В его спальне я слепну на несколько минут. Мне хочется выть, но я сижу на пороге, прижавшись спиной к закрытой двери и только бьюсь о нее затылком. Не знаю, сколько времени проходит, когда я все же добираюсь до его кровати. От его подушки больше ничем не пахнет. Но я могу представить этот запах так хорошо, так отчетливо. Хорошо, что я ничего не успею позабыть, что уйду, сохранив воспоминания.
Из тумбочки я достаю тетради — какие-то исписаны его мелким, убористым почерком, есть и пустые. Я перебираю их одну за другой, бережно листаю страницы. Между школьными тетрадками попадаются и другие — с рисунками, какими-то короткими записями. Это не дневники, просто цитаты из книг или фильмов, узоры, наброски. Одна тетрадь совсем старая, он сохранил ее из детства. На первой странице нарисован футбольный мяч — небрежный, кривобокий. На второй — детской рукой выведена цифра «восемь», и написано «с праздником, мама». Рисунок на следующей странице явно сделан спустя несколько лет — на странице изображен мрачный, зловещий ворон.

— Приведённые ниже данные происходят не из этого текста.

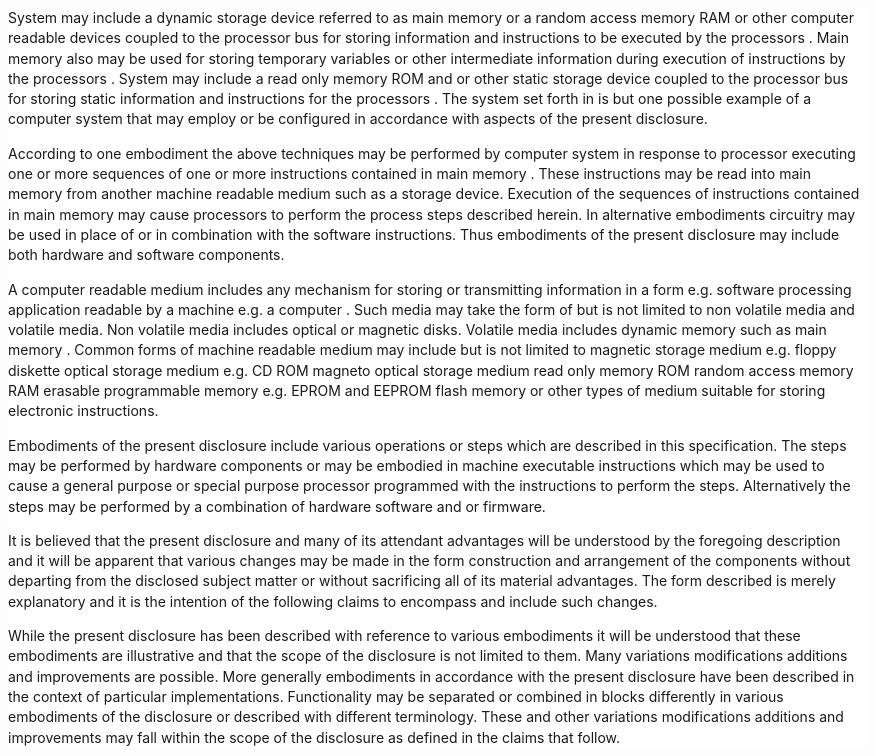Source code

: System may include a dynamic storage device referred to as main memory or a random access memory RAM or other computer readable devices coupled to the processor bus for storing information and instructions to be executed by the processors . Main memory also may be used for storing temporary variables or other intermediate information during execution of instructions by the processors . System may include a read only memory ROM and or other static storage device coupled to the processor bus for storing static information and instructions for the processors . The system set forth in is but one possible example of a computer system that may employ or be configured in accordance with aspects of the present disclosure.

According to one embodiment the above techniques may be performed by computer system in response to processor executing one or more sequences of one or more instructions contained in main memory . These instructions may be read into main memory from another machine readable medium such as a storage device. Execution of the sequences of instructions contained in main memory may cause processors to perform the process steps described herein. In alternative embodiments circuitry may be used in place of or in combination with the software instructions. Thus embodiments of the present disclosure may include both hardware and software components.

A computer readable medium includes any mechanism for storing or transmitting information in a form e.g. software processing application readable by a machine e.g. a computer . Such media may take the form of but is not limited to non volatile media and volatile media. Non volatile media includes optical or magnetic disks. Volatile media includes dynamic memory such as main memory . Common forms of machine readable medium may include but is not limited to magnetic storage medium e.g. floppy diskette optical storage medium e.g. CD ROM magneto optical storage medium read only memory ROM random access memory RAM erasable programmable memory e.g. EPROM and EEPROM flash memory or other types of medium suitable for storing electronic instructions.

Embodiments of the present disclosure include various operations or steps which are described in this specification. The steps may be performed by hardware components or may be embodied in machine executable instructions which may be used to cause a general purpose or special purpose processor programmed with the instructions to perform the steps. Alternatively the steps may be performed by a combination of hardware software and or firmware.

It is believed that the present disclosure and many of its attendant advantages will be understood by the foregoing description and it will be apparent that various changes may be made in the form construction and arrangement of the components without departing from the disclosed subject matter or without sacrificing all of its material advantages. The form described is merely explanatory and it is the intention of the following claims to encompass and include such changes.

While the present disclosure has been described with reference to various embodiments it will be understood that these embodiments are illustrative and that the scope of the disclosure is not limited to them. Many variations modifications additions and improvements are possible. More generally embodiments in accordance with the present disclosure have been described in the context of particular implementations. Functionality may be separated or combined in blocks differently in various embodiments of the disclosure or described with different terminology. These and other variations modifications additions and improvements may fall within the scope of the disclosure as defined in the claims that follow.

А потом там появляются и записи. Буквы пляшут, и я с трудом узнаю почерк Антона. Эти слова явно не предназначались для чужих глаз, они написаны на коленке в те моменты, когда держать в себе было невыносимо, а сказать было некому.
Отец сегодня ударил маму. Она сказала, что никогда его не любила, что он сломал ей жизнь.
Нужно пригласить Славку в гости на выходные.
Подрался с Краевым. Ненавижу его.
Я вздрагиваю, заметив свою фамилию. Не знаю, позволил ли бы Антон читать это, но теперь я уже не могу остановиться. Этих записей ведь совсем немного, промежуток между ними иногда составляет месяцы.
Хочу бросить футбол, но Краев будет нос задирать.
У отца другая женщина. Мама ночью плакала.
Кирилл попал в аварию, его папа умер. Я никогда не хотел ему зла.
Краев вернулся в школу!
Как же изменился Кирилл. Совсем не узнаю его. Хочется помочь ему, но боюсь, что он откажется.
Краев сегодня заснул на уроке. Правила для него не писаны.
Мама напилась, разбила голову в ванной и теперь в больнице. Все из-за отца.
Мы с Таней переспали. Так странно, вроде бы было хорошо, но я чувствую, что все это неправильно. Не то, чего я хочу.
У Кати есть брат. Мудила еще тот.
Мы с Артемом целовались. Боюсь смотреть ему в глаза.
Это не отношения, это что-то уродливое, уродливое, уродливое…
Есть у меня хоть капля гордости? Он спит с другими, но я все равно прощаю его. Что с тобой не так, Миронов?
Иногда кажется, что во всем мире до меня никому нет дела.
Потом идет череда пустых страниц. Я листаю их снова и снова, и только на предпоследней нахожу рисунок. Я ведь даже не знал, что Антон неплохо рисует.